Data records
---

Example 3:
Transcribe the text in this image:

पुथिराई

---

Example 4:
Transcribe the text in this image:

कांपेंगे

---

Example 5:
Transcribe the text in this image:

» **Your objective**
The records above should be set down again word for word.

» **Answer section**
---

Example 3:
Transcribe the text in this image:

पुथिराई

---

Example 4:
Transcribe the text in this image:

कांपेंगे

---

Example 5:
Transcribe the text in this image:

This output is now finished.